[[ LISTED ENTRIES, beginning ]]

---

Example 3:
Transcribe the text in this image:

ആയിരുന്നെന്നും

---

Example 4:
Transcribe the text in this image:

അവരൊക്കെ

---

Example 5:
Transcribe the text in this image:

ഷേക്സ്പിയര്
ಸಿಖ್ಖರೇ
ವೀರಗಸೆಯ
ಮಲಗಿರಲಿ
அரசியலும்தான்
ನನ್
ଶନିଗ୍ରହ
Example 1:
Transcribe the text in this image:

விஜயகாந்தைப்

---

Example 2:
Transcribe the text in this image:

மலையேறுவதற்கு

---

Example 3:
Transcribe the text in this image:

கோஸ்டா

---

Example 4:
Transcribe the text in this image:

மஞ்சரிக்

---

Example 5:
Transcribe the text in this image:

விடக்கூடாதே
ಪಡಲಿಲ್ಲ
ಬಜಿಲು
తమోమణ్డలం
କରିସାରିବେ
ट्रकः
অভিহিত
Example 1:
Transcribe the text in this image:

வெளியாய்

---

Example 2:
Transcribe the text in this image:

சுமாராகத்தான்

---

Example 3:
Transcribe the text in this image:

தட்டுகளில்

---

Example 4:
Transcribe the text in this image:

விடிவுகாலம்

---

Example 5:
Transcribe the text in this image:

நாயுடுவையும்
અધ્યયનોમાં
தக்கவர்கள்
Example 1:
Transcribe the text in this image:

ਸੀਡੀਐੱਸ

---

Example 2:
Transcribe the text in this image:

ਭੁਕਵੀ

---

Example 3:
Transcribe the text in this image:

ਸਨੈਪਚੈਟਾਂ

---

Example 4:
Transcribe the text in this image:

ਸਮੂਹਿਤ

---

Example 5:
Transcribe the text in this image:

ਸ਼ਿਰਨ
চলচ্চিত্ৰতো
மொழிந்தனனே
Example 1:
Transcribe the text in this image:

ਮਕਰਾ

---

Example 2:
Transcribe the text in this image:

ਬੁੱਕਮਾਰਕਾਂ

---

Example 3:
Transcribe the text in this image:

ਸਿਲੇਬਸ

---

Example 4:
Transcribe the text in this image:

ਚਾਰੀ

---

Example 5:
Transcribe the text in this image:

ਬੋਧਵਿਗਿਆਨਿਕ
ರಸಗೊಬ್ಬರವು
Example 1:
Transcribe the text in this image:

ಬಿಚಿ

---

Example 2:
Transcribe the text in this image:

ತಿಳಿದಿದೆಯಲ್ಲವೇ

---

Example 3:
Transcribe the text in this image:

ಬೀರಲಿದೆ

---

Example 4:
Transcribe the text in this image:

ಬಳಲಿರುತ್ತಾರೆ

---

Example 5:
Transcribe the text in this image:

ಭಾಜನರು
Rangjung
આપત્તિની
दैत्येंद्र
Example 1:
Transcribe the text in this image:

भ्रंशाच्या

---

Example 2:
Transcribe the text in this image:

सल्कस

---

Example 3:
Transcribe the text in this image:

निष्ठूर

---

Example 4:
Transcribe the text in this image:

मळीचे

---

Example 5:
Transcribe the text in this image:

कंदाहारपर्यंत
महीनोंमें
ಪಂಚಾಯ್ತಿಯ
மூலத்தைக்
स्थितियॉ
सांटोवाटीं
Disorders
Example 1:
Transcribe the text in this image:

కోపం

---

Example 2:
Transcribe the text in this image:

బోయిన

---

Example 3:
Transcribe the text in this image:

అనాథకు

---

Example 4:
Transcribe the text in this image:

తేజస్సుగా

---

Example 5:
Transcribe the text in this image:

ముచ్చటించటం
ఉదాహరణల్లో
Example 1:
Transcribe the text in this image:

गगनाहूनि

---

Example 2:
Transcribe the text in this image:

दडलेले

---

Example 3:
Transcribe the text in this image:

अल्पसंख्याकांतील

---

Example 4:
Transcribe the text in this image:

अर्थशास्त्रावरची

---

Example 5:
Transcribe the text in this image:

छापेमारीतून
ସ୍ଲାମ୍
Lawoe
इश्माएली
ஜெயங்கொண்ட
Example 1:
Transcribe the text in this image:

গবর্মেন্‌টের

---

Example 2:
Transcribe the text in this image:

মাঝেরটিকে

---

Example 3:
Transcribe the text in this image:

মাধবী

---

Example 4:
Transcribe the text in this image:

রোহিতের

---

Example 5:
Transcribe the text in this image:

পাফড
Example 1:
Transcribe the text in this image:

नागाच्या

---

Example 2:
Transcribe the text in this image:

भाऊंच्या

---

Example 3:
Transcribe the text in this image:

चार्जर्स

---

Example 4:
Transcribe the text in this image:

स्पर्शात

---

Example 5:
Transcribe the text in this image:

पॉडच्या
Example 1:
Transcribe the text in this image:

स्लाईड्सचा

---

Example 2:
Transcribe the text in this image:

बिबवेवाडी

[[ LISTED ENTRIES, end ]]

- ACTION ITEM -
Go through the entries above and reproduce each one exactly.

- TASK ANSWER -
---

Example 3:
Transcribe the text in this image:

ആയിരുന്നെന്നും

---

Example 4:
Transcribe the text in this image:

അവരൊക്കെ

---

Example 5:
Transcribe the text in this image:

ഷേക്സ്പിയര്
ಸಿಖ್ಖರೇ
ವೀರಗಸೆಯ
ಮಲಗಿರಲಿ
அரசியலும்தான்
ನನ್
ଶନିଗ୍ରହ
Example 1:
Transcribe the text in this image:

விஜயகாந்தைப்

---

Example 2:
Transcribe the text in this image:

மலையேறுவதற்கு

---

Example 3:
Transcribe the text in this image:

கோஸ்டா

---

Example 4:
Transcribe the text in this image:

மஞ்சரிக்

---

Example 5:
Transcribe the text in this image:

விடக்கூடாதே
ಪಡಲಿಲ್ಲ
ಬಜಿಲು
తమోమణ్డలం
କରିସାରିବେ
ट्रकः
অভিহিত
Example 1:
Transcribe the text in this image:

வெளியாய்

---

Example 2:
Transcribe the text in this image:

சுமாராகத்தான்

---

Example 3:
Transcribe the text in this image:

தட்டுகளில்

---

Example 4:
Transcribe the text in this image:

விடிவுகாலம்

---

Example 5:
Transcribe the text in this image:

நாயுடுவையும்
અધ્યયનોમાં
தக்கவர்கள்
Example 1:
Transcribe the text in this image:

ਸੀਡੀਐੱਸ

---

Example 2:
Transcribe the text in this image:

ਭੁਕਵੀ

---

Example 3:
Transcribe the text in this image:

ਸਨੈਪਚੈਟਾਂ

---

Example 4:
Transcribe the text in this image:

ਸਮੂਹਿਤ

---

Example 5:
Transcribe the text in this image:

ਸ਼ਿਰਨ
চলচ্চিত্ৰতো
மொழிந்தனனே
Example 1:
Transcribe the text in this image:

ਮਕਰਾ

---

Example 2:
Transcribe the text in this image:

ਬੁੱਕਮਾਰਕਾਂ

---

Example 3:
Transcribe the text in this image:

ਸਿਲੇਬਸ

---

Example 4:
Transcribe the text in this image:

ਚਾਰੀ

---

Example 5:
Transcribe the text in this image:

ਬੋਧਵਿਗਿਆਨਿਕ
ರಸಗೊಬ್ಬರವು
Example 1:
Transcribe the text in this image:

ಬಿಚಿ

---

Example 2:
Transcribe the text in this image:

ತಿಳಿದಿದೆಯಲ್ಲವೇ

---

Example 3:
Transcribe the text in this image:

ಬೀರಲಿದೆ

---

Example 4:
Transcribe the text in this image:

ಬಳಲಿರುತ್ತಾರೆ

---

Example 5:
Transcribe the text in this image:

ಭಾಜನರು
Rangjung
આપત્તિની
दैत्येंद्र
Example 1:
Transcribe the text in this image:

भ्रंशाच्या

---

Example 2:
Transcribe the text in this image:

सल्कस

---

Example 3:
Transcribe the text in this image:

निष्ठूर

---

Example 4:
Transcribe the text in this image:

मळीचे

---

Example 5:
Transcribe the text in this image:

कंदाहारपर्यंत
महीनोंमें
ಪಂಚಾಯ್ತಿಯ
மூலத்தைக்
स्थितियॉ
सांटोवाटीं
Disorders
Example 1:
Transcribe the text in this image:

కోపం

---

Example 2:
Transcribe the text in this image:

బోయిన

---

Example 3:
Transcribe the text in this image:

అనాథకు

---

Example 4:
Transcribe the text in this image:

తేజస్సుగా

---

Example 5:
Transcribe the text in this image:

ముచ్చటించటం
ఉదాహరణల్లో
Example 1:
Transcribe the text in this image:

गगनाहूनि

---

Example 2:
Transcribe the text in this image:

दडलेले

---

Example 3:
Transcribe the text in this image:

अल्पसंख्याकांतील

---

Example 4:
Transcribe the text in this image:

अर्थशास्त्रावरची

---

Example 5:
Transcribe the text in this image:

छापेमारीतून
ସ୍ଲାମ୍
Lawoe
इश्माएली
ஜெயங்கொண்ட
Example 1:
Transcribe the text in this image:

গবর্মেন্‌টের

---

Example 2:
Transcribe the text in this image:

মাঝেরটিকে

---

Example 3:
Transcribe the text in this image:

মাধবী

---

Example 4:
Transcribe the text in this image:

রোহিতের

---

Example 5:
Transcribe the text in this image:

পাফড
Example 1:
Transcribe the text in this image:

नागाच्या

---

Example 2:
Transcribe the text in this image:

भाऊंच्या

---

Example 3:
Transcribe the text in this image:

चार्जर्स

---

Example 4:
Transcribe the text in this image:

स्पर्शात

---

Example 5:
Transcribe the text in this image:

पॉडच्या
Example 1:
Transcribe the text in this image:

स्लाईड्सचा

---

Example 2:
Transcribe the text in this image:

बिबवेवाडी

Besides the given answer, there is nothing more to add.